Dal secondo gol del Napoli a quello dell’Atalanta passando per i contatti e tocchi di mano in area: tutti gli errori arbitrali
La 18esima giornata di Serie A è andata in archivio con tante polemiche arbitrali specie per le due squadre capitoline. La Lazio recrimina per il fallo che ha portato al raddoppio del Napoli: il tocco di mano di Noslin c’è, ma non sembra punibile trattandosi di auto-giocata. Lo stesso attaccante biancoceleste viene espulso un po’ troppo in fretta da Massa: il secondo giallo appare eccessivo non trattandosi di SPA né di fallo imprudente.

Nel posticipo tra Inter e Bologna, check del Var sul gol di Thuram: il francese tocca con la spalla e non con il braccio, quindi rete convalidata. Lo stesso numero 9 nerazzurro subisce una trattenuta da Holm, ma resta in piedi e Guida fa proseguire l’azione. Il Var interviene invece in Fiorentina-Cremonese per revocare il rigore ai viola: prima del fallo di Baschirotto c’è una trattenuta di Piccoli sullo stesso difensore.
Gol Scalvini e Scamacca: quanti dubbi in Atalanta-Roma
Roma sconfitta a Bergamo, ma ci sono molti dubbi sul gol di Scalvini. È vero che Svilar perde il pallone per il contatto con Rensch, ma poi il difensore dell’Atalanta frana sul portiere avversario, mettendogli le mani sul volto. Da interpretare la rete annullata a Scamacca per fuorigioco a inizio azione: la giocata di Hermoso sana la sua posizione?

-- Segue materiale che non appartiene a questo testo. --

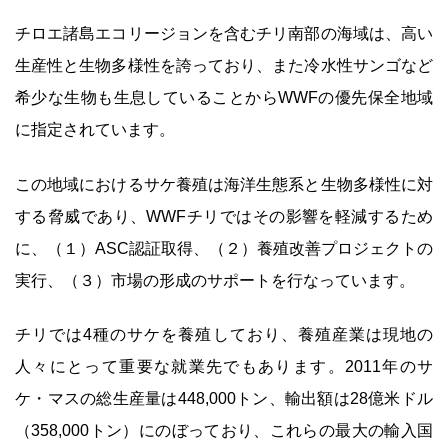
チロエ諸島エコリージョンを含むチリ南部の海域は、高い
生産性と生物多様性を誇っており、また冷水性サンゴなど
希少な生物も生息していることからWWFの優先保全地域
に指定されています。
この地域におけるサケ養殖は海洋生態系と生物多様性に対
する脅威であり、WWFチリではその影響を軽減するため
に、（１）ASC認証取得、（２）養殖改善プロジェクトの
実行、（３）市場の形成のサポートを行なっています。
チリでは4種のサケを養殖しており、養殖産業は現地の
人々にとって重要な就業先でもあります。2011年のサ
ケ・マスの総生産量は448,000トン、輸出額は28億米ドル
（358,000トン）にのぼっており、これらの最大の輸入国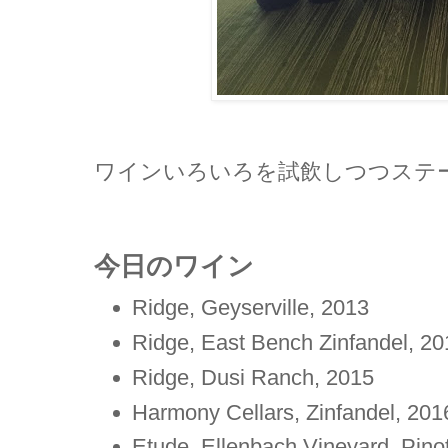
ワインいろいろを試飲しつつステ
今日のワイン
Ridge, Geyserville, 2013
Ridge, East Bench Zinfandel, 2
Ridge, Dusi Ranch, 2015
Harmony Cellars, Zinfandel, 201
Etude, Ellenbach Vineyard, Pino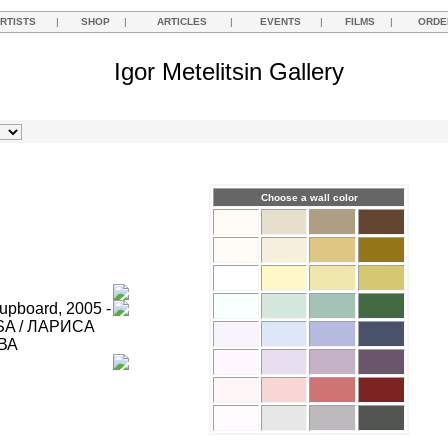
RTISTS
|
SHOP
|
ARTICLES
|
EVENTS
|
FILMS
|
ORDE
Igor Metelitsin Gallery
Choose a wall color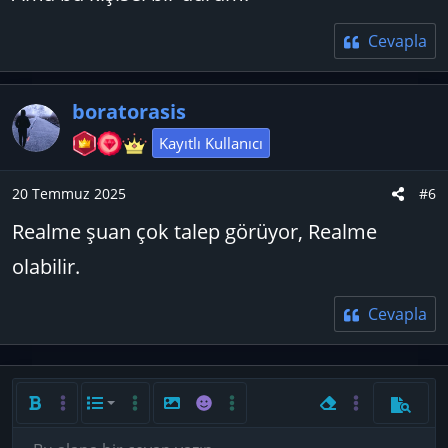
Cevapla
boratorasis
Kayıtlı Kullanıcı
20 Temmuz 2025
#6
Realme şuan çok talep görüyor, Realme
olabilir.
Cevapla
Kalın
Daha fazla seçenek…
List
Daha fazla seçenek…
Resim ekle
İfadeler
Daha fazla seçenek…
Biçimlendirmeyi ka
Daha fazla seç
Önizlem
Sıralı liste
Sola hizala
9
Normal
Taslağı kaydet
Arial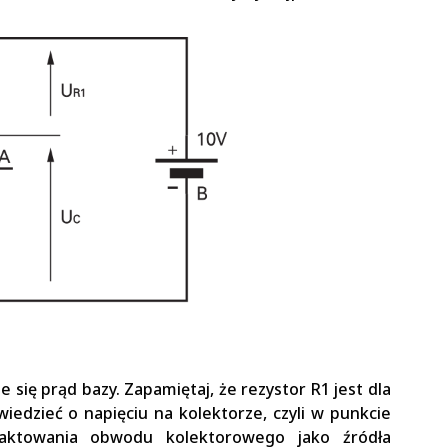
e się prąd bazy. Zapamiętaj, że rezystor R1 jest dla
edzieć o napięciu na kolektorze, czyli w punkcie
aktowania obwodu kolektorowego jako źródła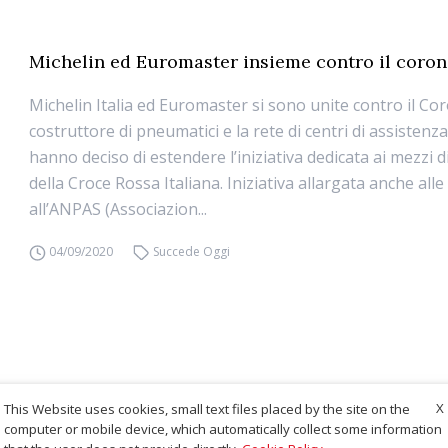
Michelin ed Euromaster insieme contro il coron
Michelin Italia ed Euromaster si sono unite contro il Cor
costruttore di pneumatici e la rete di centri di assistenza
hanno deciso di estendere l’iniziativa dedicata ai mezzi 
della Croce Rossa Italiana. Iniziativa allargata anche alle
all’ANPAS (Associazion...
04/09/2020
Succede Oggi
X
This Website uses cookies, small text files placed by the site on the
computer or mobile device, which automatically collect some information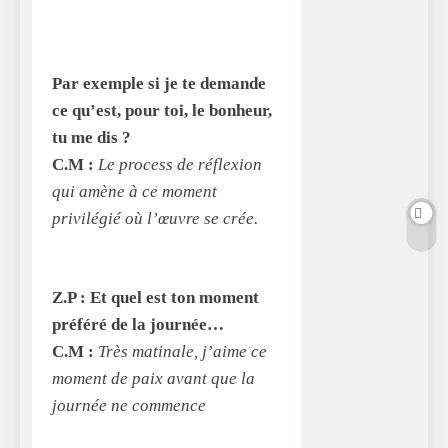
Par exemple si je te demande
ce qu’est, pour toi, le bonheur,
tu me dis ?
C.M :
Le process de réflexion
qui amène à ce moment
privilégié où l’œuvre se crée.
Z.P :
Et quel est ton moment
préféré de la journée…
C.M :
Très matinale, j’aime ce
moment de paix avant que la
journée ne commence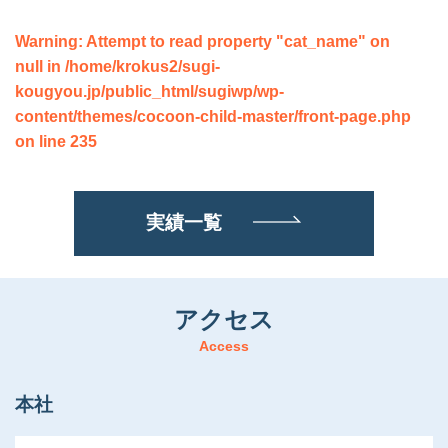
Warning
: Attempt to read property "cat_name" on
null in
/home/krokus2/sugi-
kougyou.jp/public_html/sugiwp/wp-
content/themes/cocoon-child-master/front-page.php
on line
235
実績一覧
アクセス
Access
本社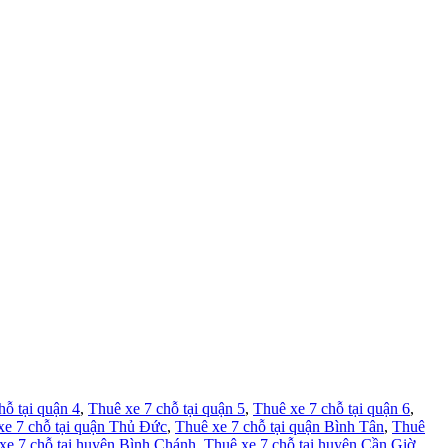
hỗ tại quận 4
,
Thuê xe 7 chỗ tại quận 5
,
Thuê xe 7 chỗ tại quận 6
,
xe 7 chỗ tại quận Thủ Đức
,
Thuê xe 7 chỗ tại quận Bình Tân
,
Thuê
xe 7 chỗ tại huyện Bình Chánh
,
Thuê xe 7 chỗ tại huyện Cần Giờ
,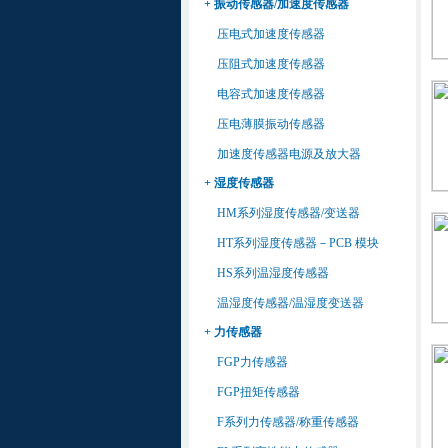
+ 振动传感器/加速度传感器
压电式加速度传感器
压阻式加速度传感器
电容式加速度传感器
压电薄膜振动传感器
加速度传感器电源及放大器
+ 湿度传感器
HM系列湿度传感器/变送器
HT系列湿度传感器－PCB 模块
HS系列温湿度传感器
温湿度传感器/温湿度变送器
+ 力传感器
FGP力传感器
FGP扭矩传感器
F系列力传感器/称重传感器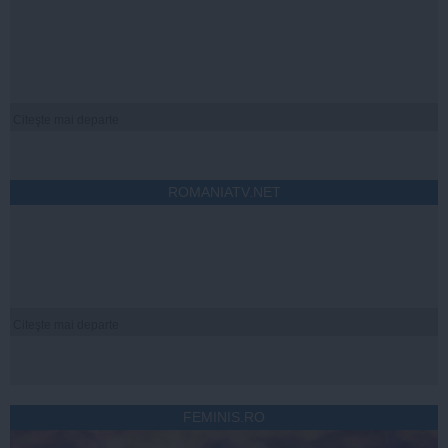
Citeşte mai departe
ROMANIATV.NET
Citeşte mai departe
FEMINIS.RO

Per Maresca al Var no.

La Juventus ottiene un rigore contro il Lecce per il fallo di mano di Kaba sul tiro di David. La distanza è molto ravvicinata, ma il braccio è troppo largo e in posizione punibile. Subito dopo la respinta di Falcone, c’è un altro tocco con il braccio in area giallorossa da parte di Pierotti, ma stavolta è dentro la figura e quindi non punibile.